Alcoholic liver disease (ALD) is one of the most common liver diseases worldwide characterized by the accumulation of lipids within the liver, inflammation and the possibility of progressing to cirrhosis and liver failure. More importantly, there are currently no effective treatments for ALD and liver transplantation remains the only therapeutic option for end stage liver disease. Previous studies have shown that ALD is a result of a combination of endoplasmic reticulum (ER) stress, lipid metabolism dysregulation and inflammation. It has been previously reported that alcohol disrupts gut microbiota homeostasis and causes increased endotoxins that contribute to the pathology of ALD. However, the detailed mechanism(s) underlying ALD and disease progression is poorly understood. We have discovered that sphingosine kinase 2 (SphK2) deficient (SphK2-/-) mice on an alcohol diet exhibit increased steatosis and inflammation compared to wild type mice. Sphingosine 1-phosphate receptor 2 (S1PR2) and SphK2 have been previously shown to play a key role in nutrient metabolism and signaling. However, their roles in alcohol-induced liver injury have not been characterized. The overall objective of this project is to determine the molecular mechanism(s) by which disruption of S1PR2- mediated SphK2 signaling contributes to ALD.

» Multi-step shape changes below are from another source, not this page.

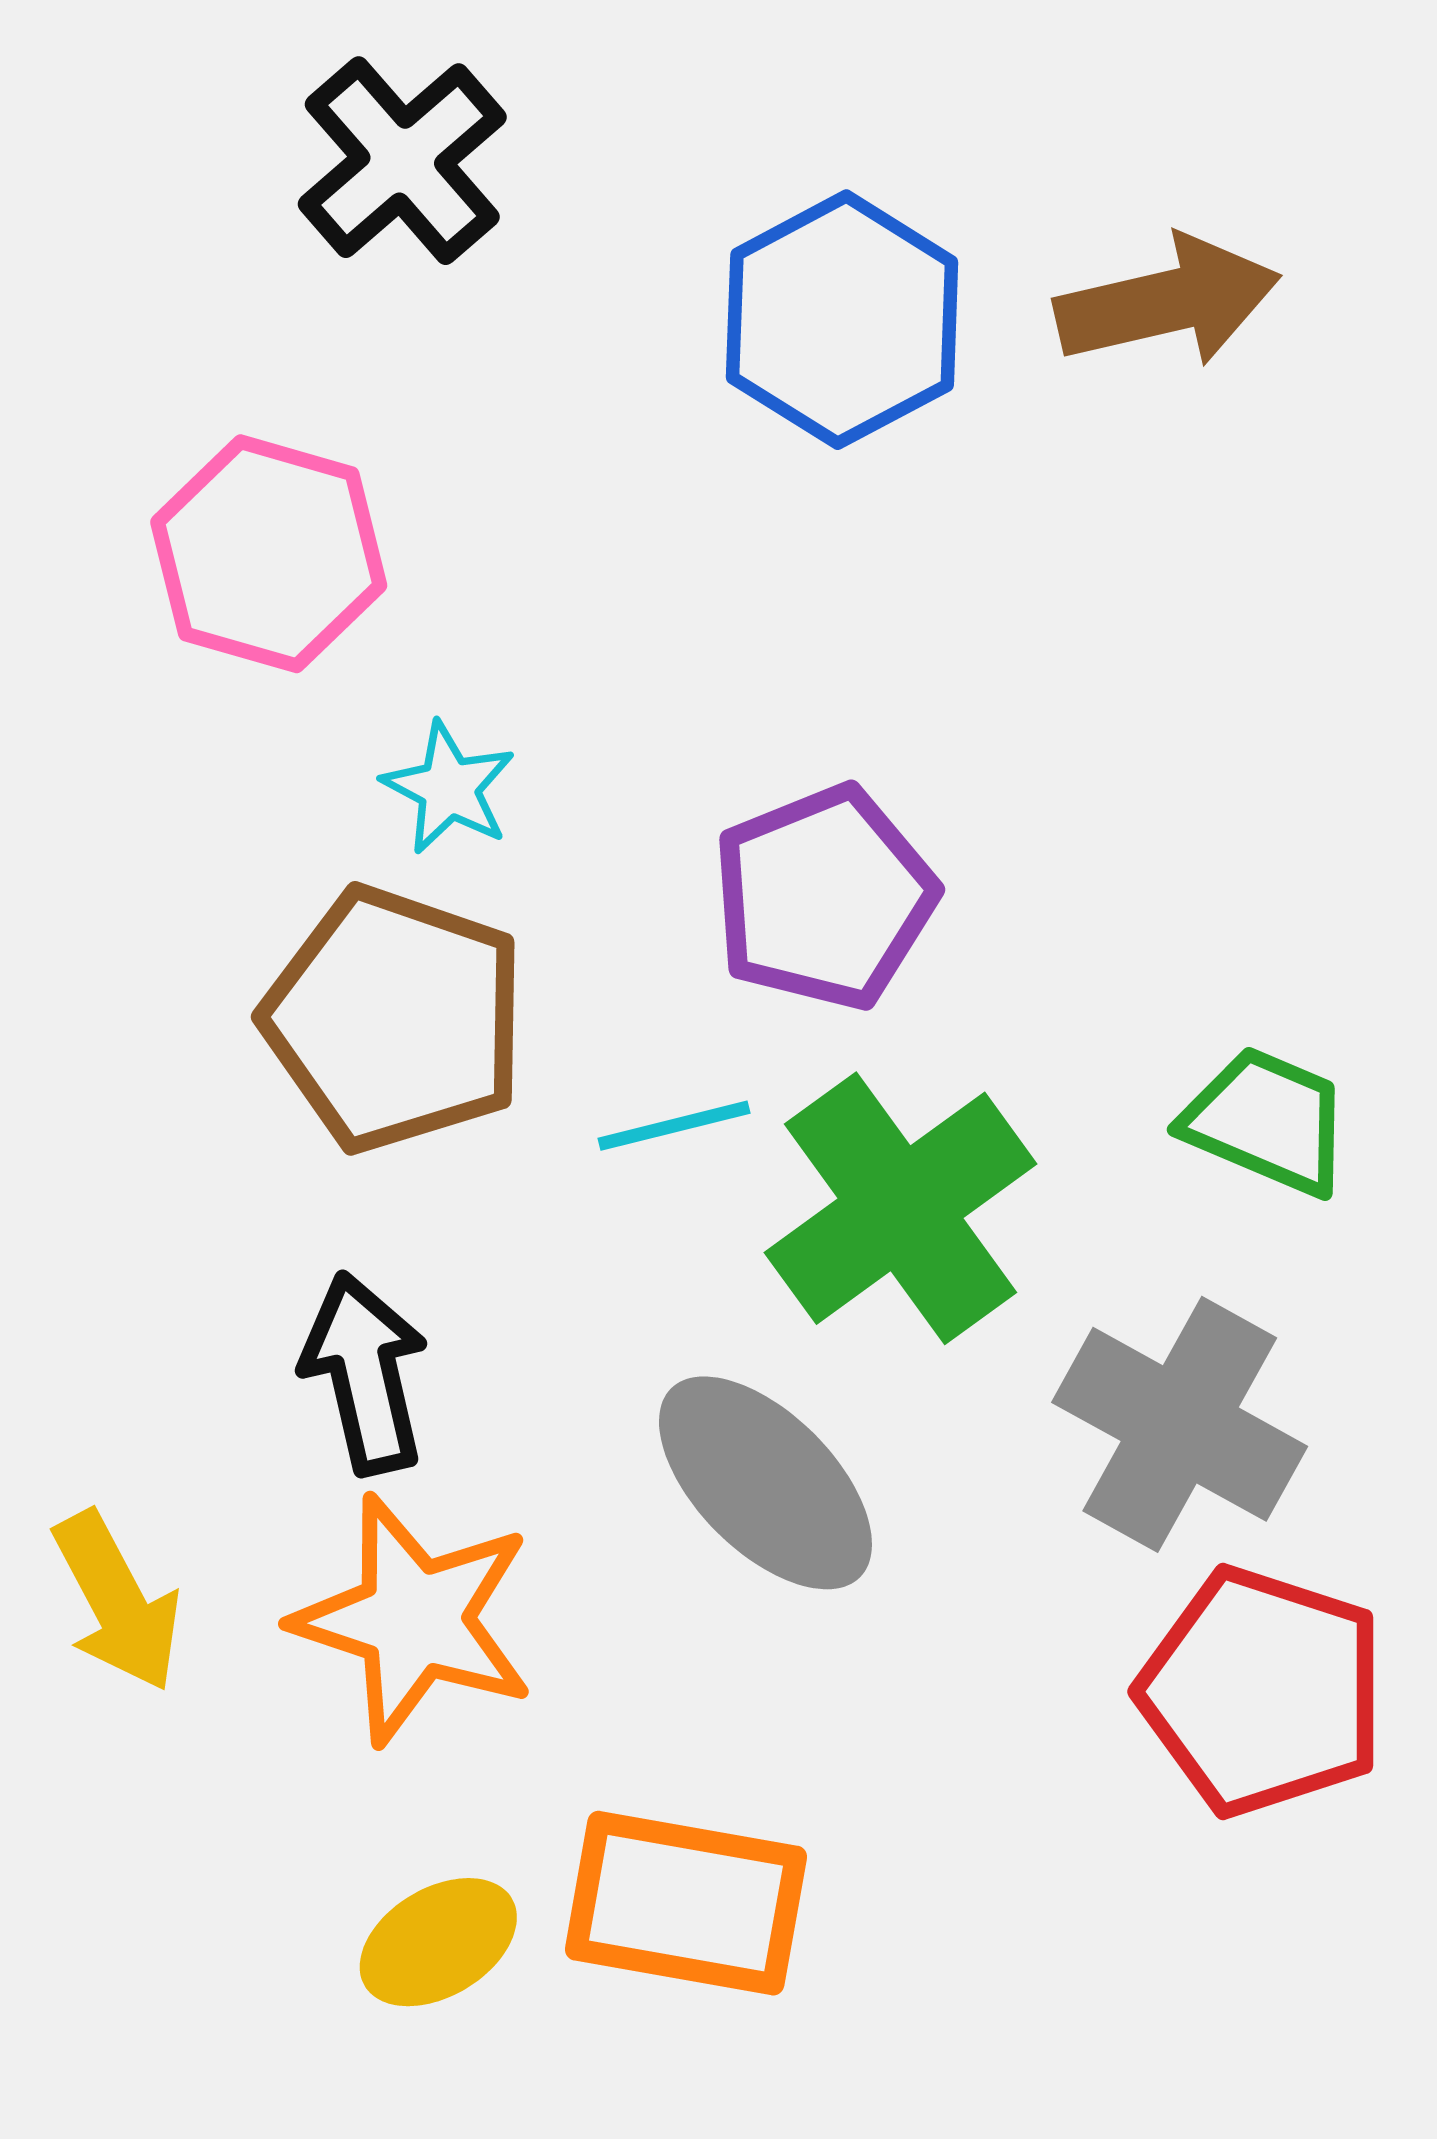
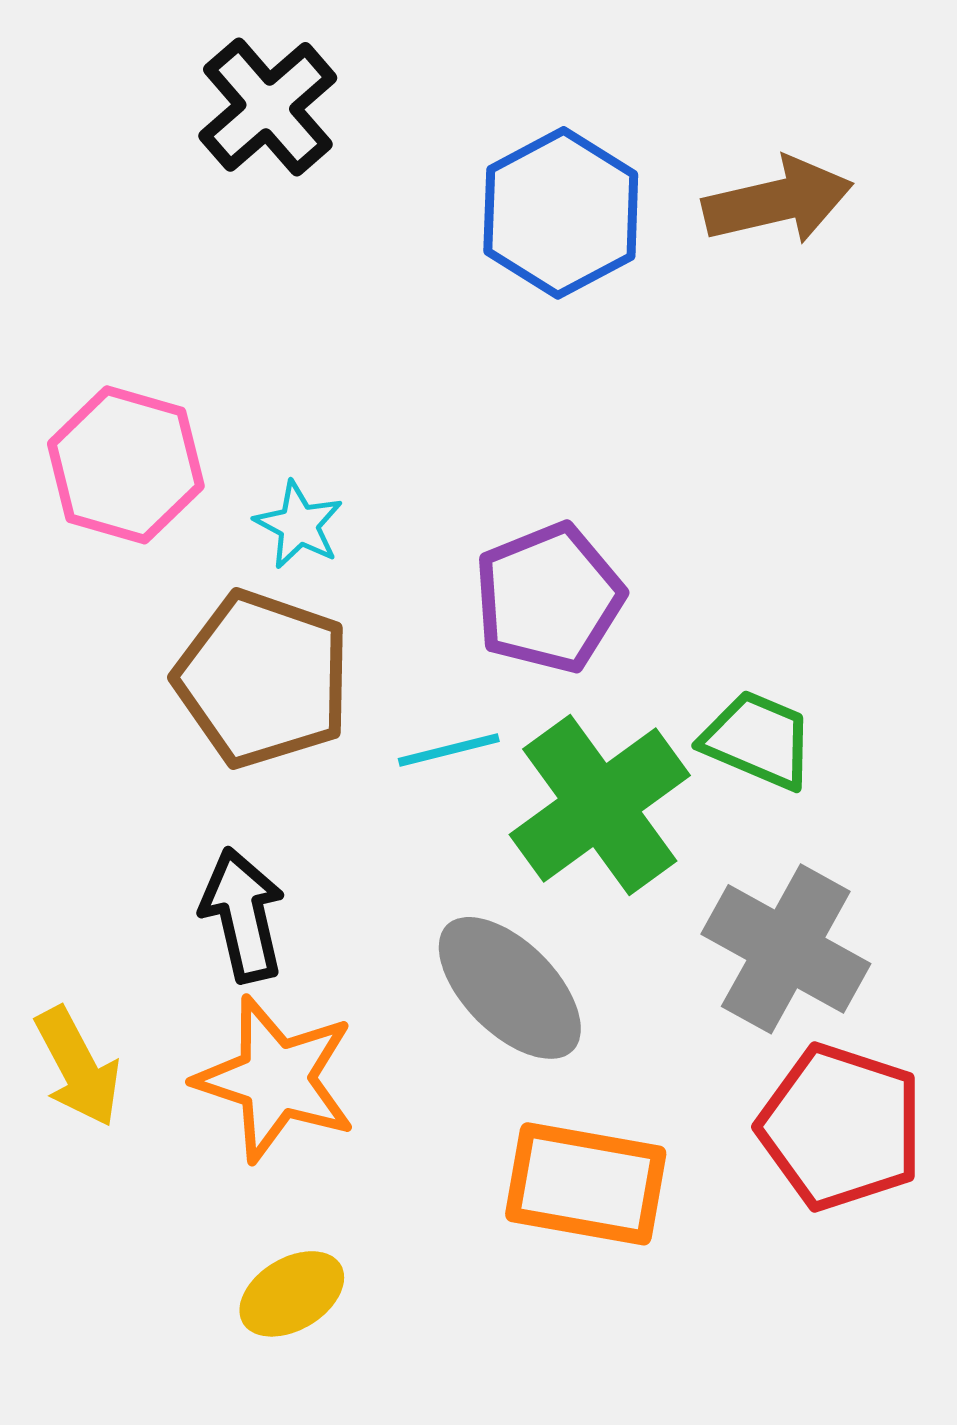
pink hexagon: (269, 554) -> (126, 465), moved
green trapezoid: (1267, 1121) -> (758, 740), moved
orange rectangle: (686, 1903) -> (586, 1184), moved

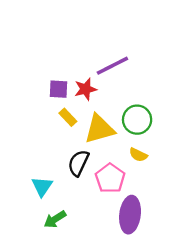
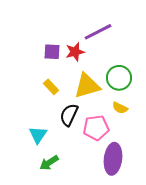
yellow rectangle: (68, 117) -> (51, 87), moved
pink pentagon: (110, 178) -> (96, 128), turned 30

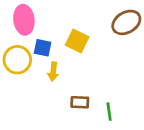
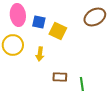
blue square: (43, 48) -> (39, 22), moved

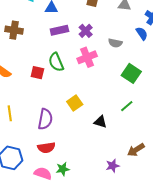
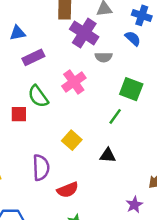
purple cross: (86, 31) -> (84, 33), moved, size x1.6
green line: (127, 106) -> (115, 116), moved
red semicircle: (46, 148) -> (68, 190), moved

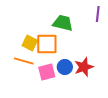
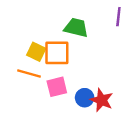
blue circle: (65, 67) -> (85, 98), moved
red star: (84, 67) -> (102, 100), moved, turned -30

Aim 1. First, we will determine the role of S1PR2 and SphK2 in alcohol-induced liver injury. We will examine the effects of alcohol on primary hepatocytes and Kupffer cells derived from S1PR2 deficient (S1PR2-/-) and SphK2-/- mice. We will examine various pathways and mechanisms of injury including hepatic lipid metabolism dysregulation, ER stress and inflammation. For in vivo studies, we will adopt the acute on chronic alcohol mouse model from NIAAA that recapitulates the drinking pattern of human alcoholic liver disease patients to study the effects of S1PR2 and SphK2 deficiency in ALD. We will further characterize the expression patterns of S1PR2 and SphK2 in human ALD liver samples.
Aim 2. Second, we will identify potential mechanisms by which S1PR2 and SphK2 protect against alcohol-induced liver injury. We will examine various cellular stress pathways and the role of S1PR2 and SphK2 in regulating inflammatory mediators. Finally, we will evaluate the therapeutic potential of targeting the S1PR2/SphK2- mediated signaling pathway using an S1PR2 chemical agonist CYM-5520 to attenuate alcohol-induced liver injury. Accomplishing these aims could provide important information on the development of effective treatments and drug targets against ALD.
Alcoholic liver disease (ALD) is one of the most common liver diseases worldwide yet there are currently no effective treatments. We have identified SphK2 deficient mice leads to more severe steatosis and liver injury on an alcohol diet. Understanding the mechanism by which SphK2 attenuates alcohol-induced liver injury and disease could provide valuable information on the development of effective treatments against ALD.